Which is strange for me because I normally build my own, but it was a good price $1699 (with LCD) from Noel Leeming.
Its got pretty decent specs, an Athlon X2 5600 cpu, 780G chipset with ati HD3200 onboard and a HD3450 pci-x card which you can run in crossfire,
3 gigs of Ram, 500gig WD sata drive, Vista home Premium.
I instantly voided my warranty by removing the side panel (shock horror). The case itself is well made, all the edges are well rounded and seems solid. The mainboard looks like an AMD oem board, Ram has acer stickers but generic I guess. The actual cabling isn't very tidy but it'll do. Heaps of space for extra drives even tho this is a mini-tower, and all drives are tool-less including the pci-slot panels.
To my surprise there is a Tv card installed, its a Win-tv something, DVB-T anyway with remote control, receiver and ir blasters.
Another surprise is the inclusion of a 56k pci modem. People still on dial-up? Removed and replaced with my Nova-s plus card.
Yet another surprise. A 250W psu. Pathetic, come on Acer. I'd be afraid of installing anything more into the case without a psu upgrade.
Noise levels are pretty good, the Vid card is fanless, and only one 12cm exhaust fan of average quality. The cpu hsf isn't the same thing you get with AMD boxed cpu's, does the job 'tho.
System comes with wireless keyboard and mouse (even batteries included). Great, except the usb receiver doesn't work. It rattles 'tho. Luckily I've got a wired kb and spare mouse, because I've booted the machine and its waiting for some input. Vista asks some basic questions, and then the pc churns away for another 20 minutes or so. I guess these oem versions are 'mostly' installed at the factory and then finalised on first boot from the customer.
So far so good. I've got a desktop. A program is asking me to make an immediate system restore dvd. I do because this system doesn't come with a single disk.
In fact there is nothing in the way of documentation apart from a couple of pages talking about switching on and off the pc. I thought there might be documentation installed but I sure cant find it.

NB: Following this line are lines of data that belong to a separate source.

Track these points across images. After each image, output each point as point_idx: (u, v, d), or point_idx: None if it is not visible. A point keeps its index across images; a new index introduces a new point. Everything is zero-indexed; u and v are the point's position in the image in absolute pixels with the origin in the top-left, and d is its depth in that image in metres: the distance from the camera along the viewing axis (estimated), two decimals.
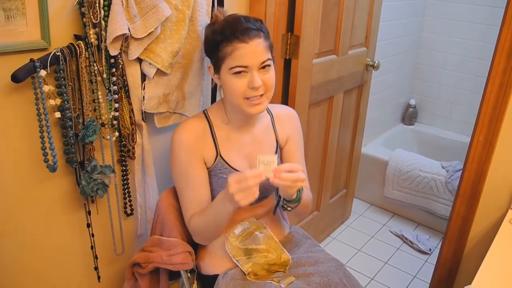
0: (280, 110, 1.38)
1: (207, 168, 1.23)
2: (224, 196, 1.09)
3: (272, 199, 1.34)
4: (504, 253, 1.20)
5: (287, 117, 1.36)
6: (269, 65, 1.14)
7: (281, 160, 1.36)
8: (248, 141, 1.27)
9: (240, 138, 1.26)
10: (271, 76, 1.15)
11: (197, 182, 1.21)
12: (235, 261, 1.21)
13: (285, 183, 1.06)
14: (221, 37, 1.11)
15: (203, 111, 1.27)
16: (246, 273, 1.20)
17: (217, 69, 1.16)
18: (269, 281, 1.18)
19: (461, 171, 1.78)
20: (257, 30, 1.11)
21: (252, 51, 1.09)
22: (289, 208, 1.22)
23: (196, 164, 1.20)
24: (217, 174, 1.23)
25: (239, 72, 1.11)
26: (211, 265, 1.28)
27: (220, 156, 1.22)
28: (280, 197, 1.20)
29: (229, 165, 1.23)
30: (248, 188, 1.00)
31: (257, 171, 1.03)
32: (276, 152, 1.31)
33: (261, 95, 1.14)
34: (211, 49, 1.17)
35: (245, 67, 1.10)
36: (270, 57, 1.14)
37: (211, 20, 1.30)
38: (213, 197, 1.24)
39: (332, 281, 1.19)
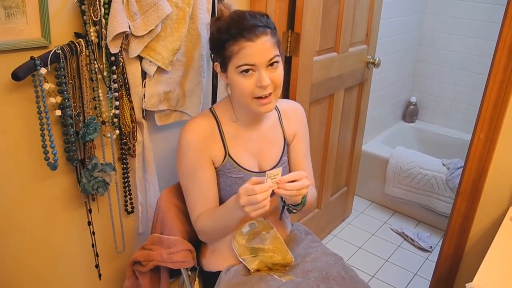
0: (287, 105, 1.36)
1: (215, 168, 1.22)
2: (235, 205, 1.07)
3: (277, 198, 1.34)
4: (505, 250, 1.20)
5: (293, 112, 1.35)
6: (277, 62, 1.10)
7: (288, 156, 1.34)
8: (256, 138, 1.26)
9: (248, 135, 1.24)
10: (279, 73, 1.12)
11: (204, 182, 1.19)
12: (241, 259, 1.21)
13: (289, 193, 1.05)
14: (226, 35, 1.08)
15: (210, 108, 1.25)
16: (252, 270, 1.20)
17: (224, 67, 1.13)
18: (270, 274, 1.19)
19: (462, 168, 1.78)
20: (263, 27, 1.08)
21: (259, 50, 1.06)
22: (294, 211, 1.21)
23: (204, 164, 1.19)
24: (226, 173, 1.21)
25: (247, 71, 1.08)
26: (215, 262, 1.28)
27: (229, 155, 1.21)
28: (285, 202, 1.19)
29: (238, 164, 1.21)
30: (257, 201, 1.00)
31: (265, 186, 1.01)
32: (283, 149, 1.30)
33: (270, 94, 1.11)
34: (217, 47, 1.13)
35: (253, 65, 1.07)
36: (278, 53, 1.11)
37: (216, 15, 1.26)
38: (220, 197, 1.24)
39: (330, 274, 1.19)
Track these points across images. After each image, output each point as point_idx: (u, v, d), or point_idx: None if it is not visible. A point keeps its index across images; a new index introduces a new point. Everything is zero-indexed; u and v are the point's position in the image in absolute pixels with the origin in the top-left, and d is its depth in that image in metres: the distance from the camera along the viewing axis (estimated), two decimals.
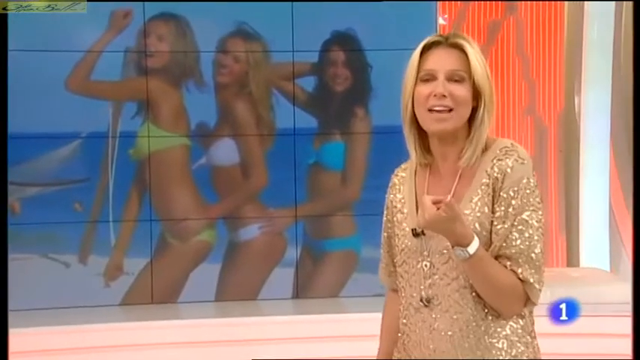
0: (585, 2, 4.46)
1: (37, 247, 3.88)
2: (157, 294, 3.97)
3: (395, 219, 1.71)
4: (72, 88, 3.85)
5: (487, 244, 1.57)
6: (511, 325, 1.57)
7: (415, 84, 1.59)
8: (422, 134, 1.63)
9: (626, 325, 3.44)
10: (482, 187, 1.57)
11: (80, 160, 3.91)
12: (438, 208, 1.48)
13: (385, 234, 1.78)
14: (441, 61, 1.57)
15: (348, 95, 4.04)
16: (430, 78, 1.57)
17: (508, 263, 1.54)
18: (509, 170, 1.54)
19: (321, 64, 4.01)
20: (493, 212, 1.55)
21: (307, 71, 4.01)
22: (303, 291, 4.07)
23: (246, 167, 4.04)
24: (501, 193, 1.55)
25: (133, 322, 3.73)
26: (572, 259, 4.68)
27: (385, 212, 1.77)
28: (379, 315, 4.60)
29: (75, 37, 3.87)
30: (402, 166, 1.78)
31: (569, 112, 4.68)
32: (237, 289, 4.04)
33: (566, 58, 4.69)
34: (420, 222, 1.51)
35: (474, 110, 1.58)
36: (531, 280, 1.53)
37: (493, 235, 1.55)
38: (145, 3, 3.86)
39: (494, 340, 1.57)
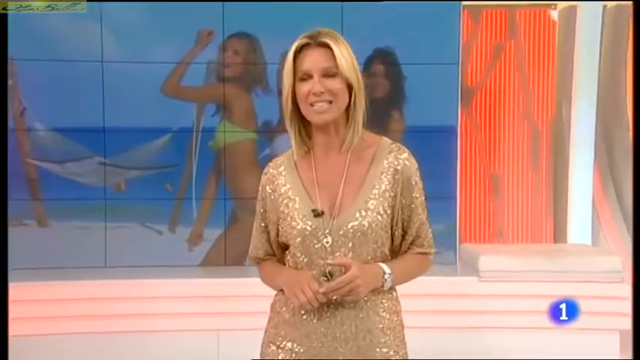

I think I spent almost an hour un-installing everything I didn't want, and finally had a useable pc.
After all that I'm not sure if its quicker to build a pc and get it up and running or buy a retail pc. Cost wise you probably couldn't build a pc like this with Vista and 22" screen much cheaper.
The big mistake.
I opted out of the supplied 19" acer LCD and went with the Samsung 22" 226bw. If anyone is looking at Samsung panels I'd avoid them. My cheapie AOC 22" has far superior display quality, much more control over settings, and little or no backlight bleed.
The Samsung has terrible viewing angles (if you sit the monitor up above eye-level slightly the picture all but vanishes). The backlight bleed at the top and bottom of the screen is distracting if you want to watch a movie. The screen goes from 'dull' at lower bright/contrast settings to 'washed-out' at higher settings. I've spent half hour or so trying to get the best I can out of it, and reducing the overpowering reds. Its better, but really disappointing. LG and Asus and even Aoc seem to be the way to go.
To add insult to injury when you turn the pc off the monitor shuts off (as it should). But then an incandecent blue light flashes non stop, just to remind you it's in standby.